Stylistically, The AI Doc leans hard on pace and visuals. It is described as an “energetic, animation-heavy” production, intent on making sure viewers are never bored across its one hour and 43 minute running time. That accessibility comes with trade-offs. According to the review, the film does not probe deeply into the structural and historical forces behind the current AI boom for example, how power, capital and ideology shape what gets built and deployed.
The review contrasts this with another recent AI-focused documentary, Ghost in the Machine, which is set for a theatrical release this summer before airing on PBS in the fall. That film is said to draw a direct line between the rise of eugenics and Silicon Valley, signalling a more explicit examination of the ideas underpinning today’s tech industry. By comparison, The AI Doc is portrayed as more of a fast-moving survey than a deep excavation.

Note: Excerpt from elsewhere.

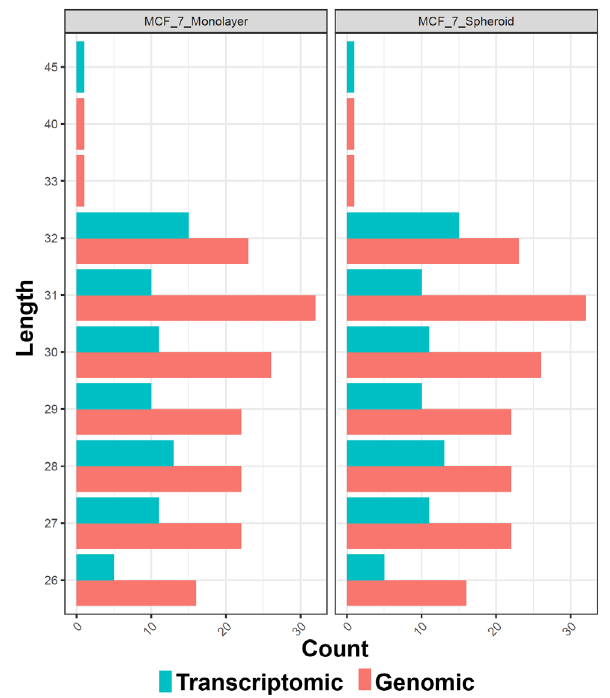
Figure 5. Barplots of the length of piRNA classes with respect to each experimental group (in this case monolayer and spheroid MCF7). The colours indicate the two different methods of quantification (genomic and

That doesn’t mean it is toothless. At its most effective, the documentary may prompt everyday viewers to question the default assumption that more AI is always better. The review argues that the “threat of AI” deserves more nuance and scrutiny than the film ultimately delivers, but it also acknowledges that even a somewhat surface-level treatment could still have an impact. In a moment when the industry is “more desperate to make [AI] a success,” a documentary that leaves mainstream audiences more sceptical of uncritical adoption could itself shift the conversation.
For now, The AI Doc sits at an intersection. It packages the AI debate in a way that is designed to entertain and inform a broad audience, even as it leaves some of the hardest questions open. Whether that’s enough may depend on what viewers do with the unease it surfaces once they leave the theatre.